The next step is to change to a coordinate system in which the first two axes lie on the plane. If you choose a pair of orthogonal unit vectors $\mathbf u_1$ and $\mathbf u_2$ to represent the desired directions of the 2-D $x$- and $y$-axes, then this transformation is performed by the orthogonal matrix $$\mathtt R = \begin{bmatrix} \mathbf u_1^T \\ \mathbf u_2^T \\ \mathbf n^T/\|\mathbf n\| \end{bmatrix},$$ i.e., the matrix with these three vectors as its rows. There’s no need to actually perform this normalization of the last row of $\mathtt R$ since you’re not going to use it, anyway. $\mathtt R$ might not be a rotation because your choice of the two unit vectors could form a left-handed basis of $\mathbb R^3$, but it’s guaranteed to be orthogonal.

You can now shift to 2-D by dropping the last coordinate, which can be represented by dropping the last row of $\mathtt R$. The complete 3-D to 2-D transformation is then the product $$\mathtt M = \begin{bmatrix} \mathbf u_1^T \\ \mathbf u_2^T \end{bmatrix} \mathtt P.$$ The resulting coordinates of the 3-D point $\mathbf v$ are thus the dot products of $\mathtt P\mathbf v$ with $\mathbf u_1$ and $\mathbf u_2$, respectively: $$\mathbf u_i^T\mathtt P\mathbf v = \mathbf u_i^T\mathbf v - {\mathbf n^T \mathbf v \over \mathbf n^T \mathbf s} \mathbf u_i^T \mathbf s = \left(\mathbf u_i - {\mathbf u_i^T \mathbf s \over \mathbf n^T \mathbf s}\mathbf n \right)^T \mathbf v.\tag{*}$$ You can, of course, assemble the parenthesized quantities into the rows of a $3\times2$ transformation matrix, if needed. For an orthogonal projection, $\mathbf s$ is parallel to $\mathbf n$, in which case this expression reduces to the dot product of $\mathbf v$ with a basis vector, as one would expect.

You might also need to make a final translational adjustment if the 2-D origin isn’t the image of the original 3-D origin.
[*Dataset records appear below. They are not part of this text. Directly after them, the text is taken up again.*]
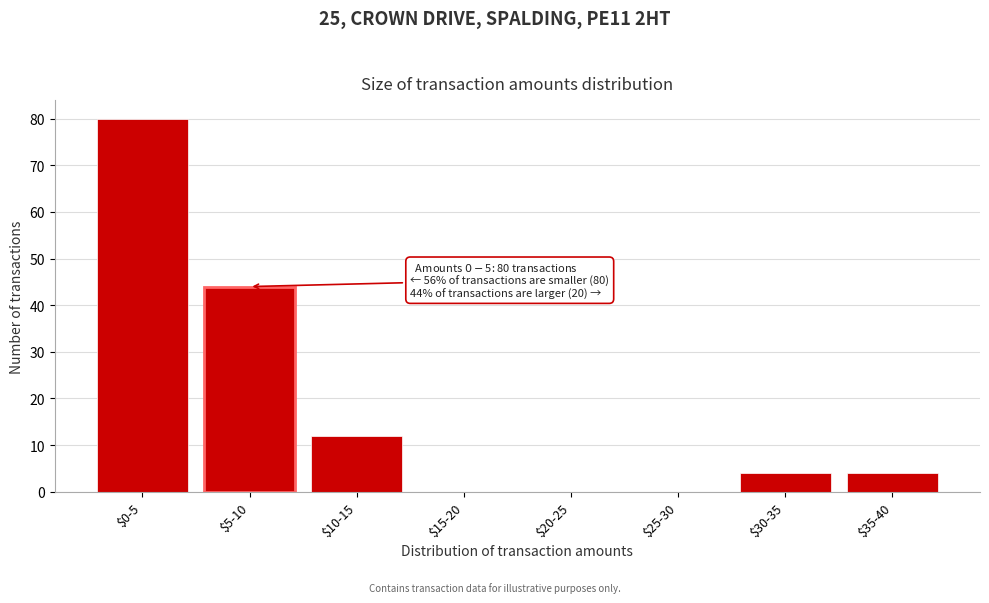

Which category has the highest value across all series?

$0-5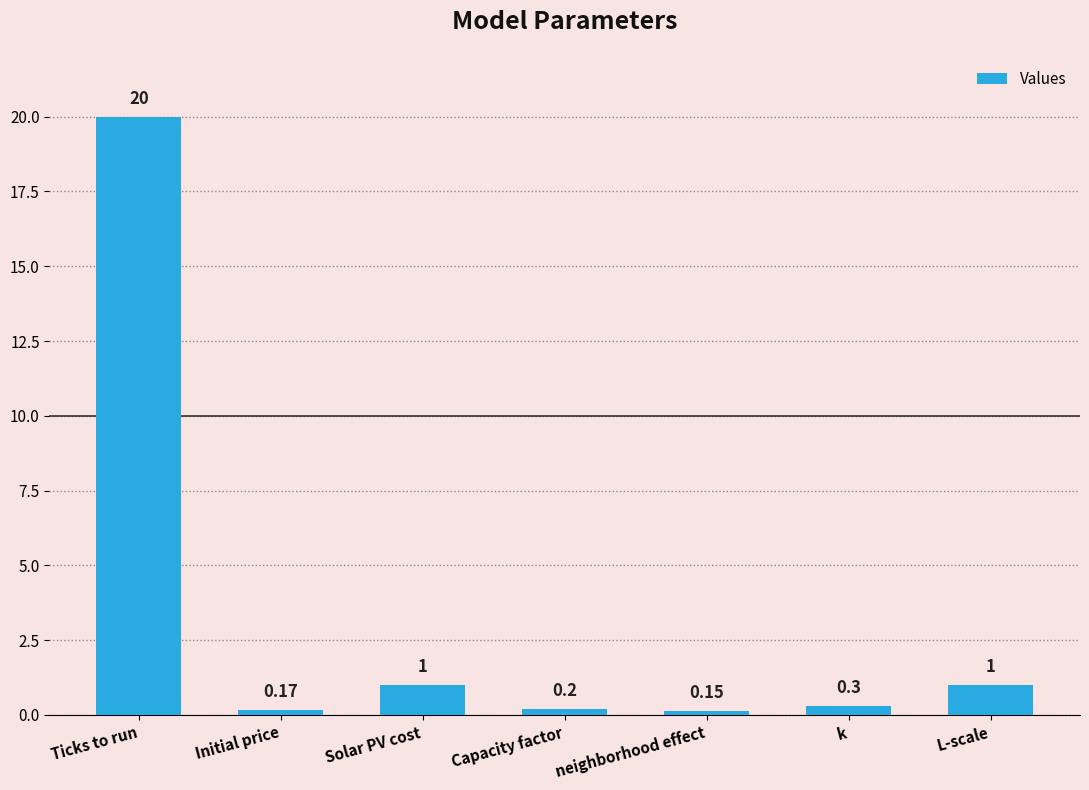

True or false: the data shows 1.0 at Solar PV cost.

True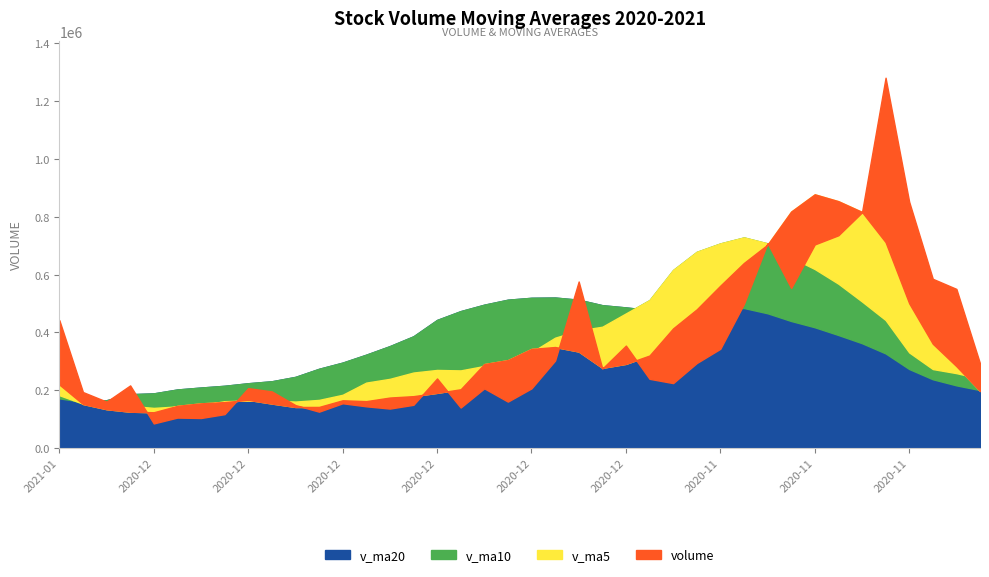

What are all the series names shown in the legend?

v_ma20, v_ma10, v_ma5, volume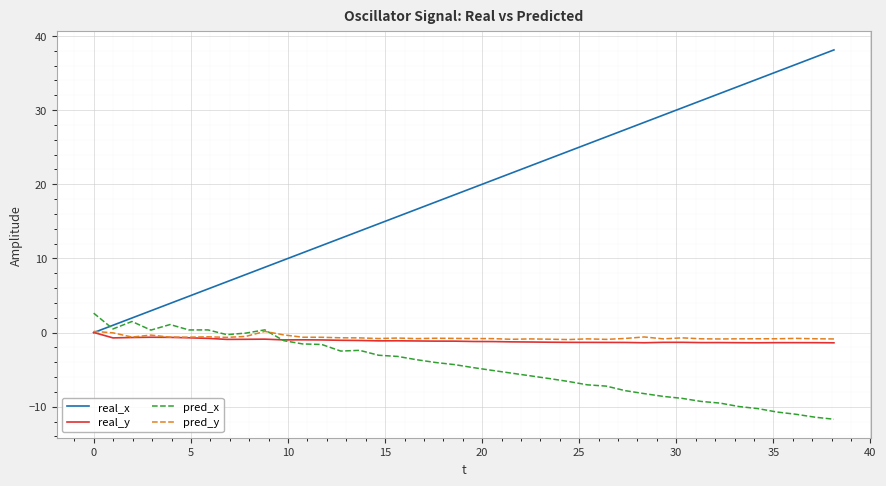

What is the greatest value displayed?

38.1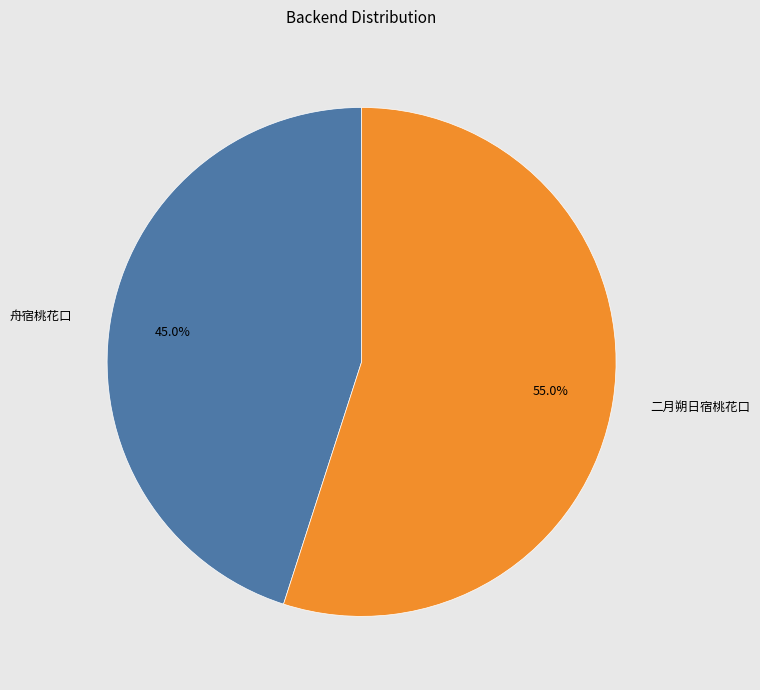

What percentage is the 二月朔日宿桃花口 slice, to the nearest percent?

55%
For some suggestions on how to choose an orthonormal coordinate system for the plane, see, for example, this question, this one, this answer (for a simple method that uses a reflection instead of a rotation) and related questions.
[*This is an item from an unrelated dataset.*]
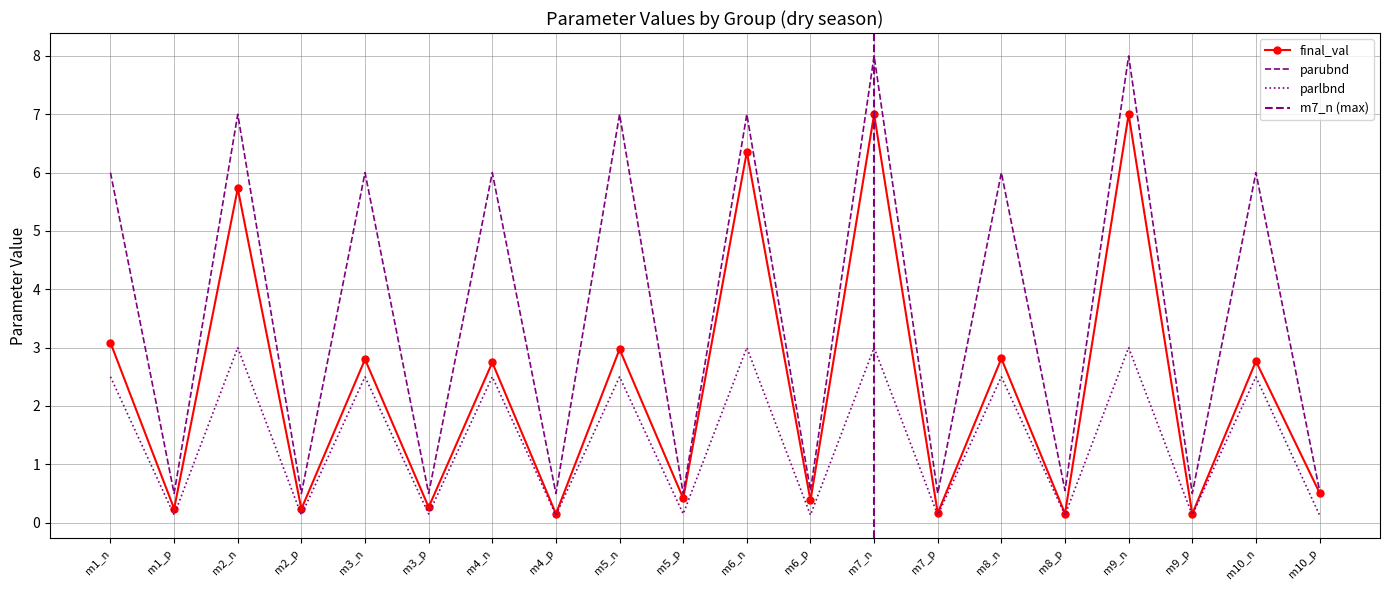

True or false: parubnd and final_val intersect in this chart.

False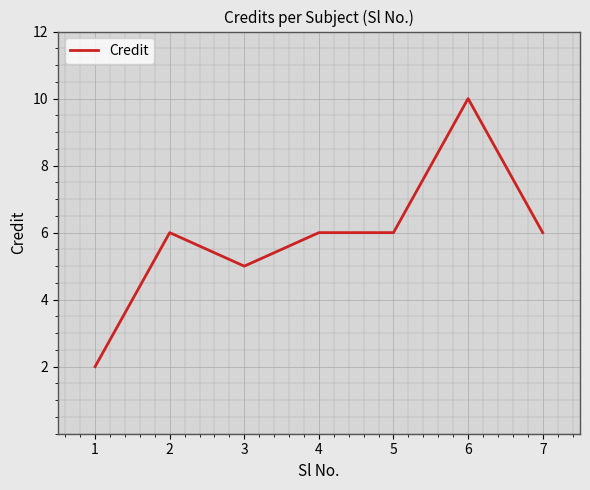

Count the number of categories in the chart.

7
As a final note, if you use the first method I mentioned above to construct $\mathtt P = \mathtt B\operatorname{diag}(1,1,0)\,\mathtt B^{-1}$ and choose for $\mathtt B$ the matrix $\begin{bmatrix}\mathbf u_1 & \mathbf u_2 & \mathbf s\end{bmatrix}$, with the $\mathbf u_i$ as above, you’ll find that the final 3-D to 2-D transformation matrix is just the first two rows of $\mathtt B^{-1}$. The expression in (*) gives you an explicit formula for them. I’ll leave it to you to determine whether computing the transformation with the explicit formula or inverting $\mathtt B$ is more efficient for your application.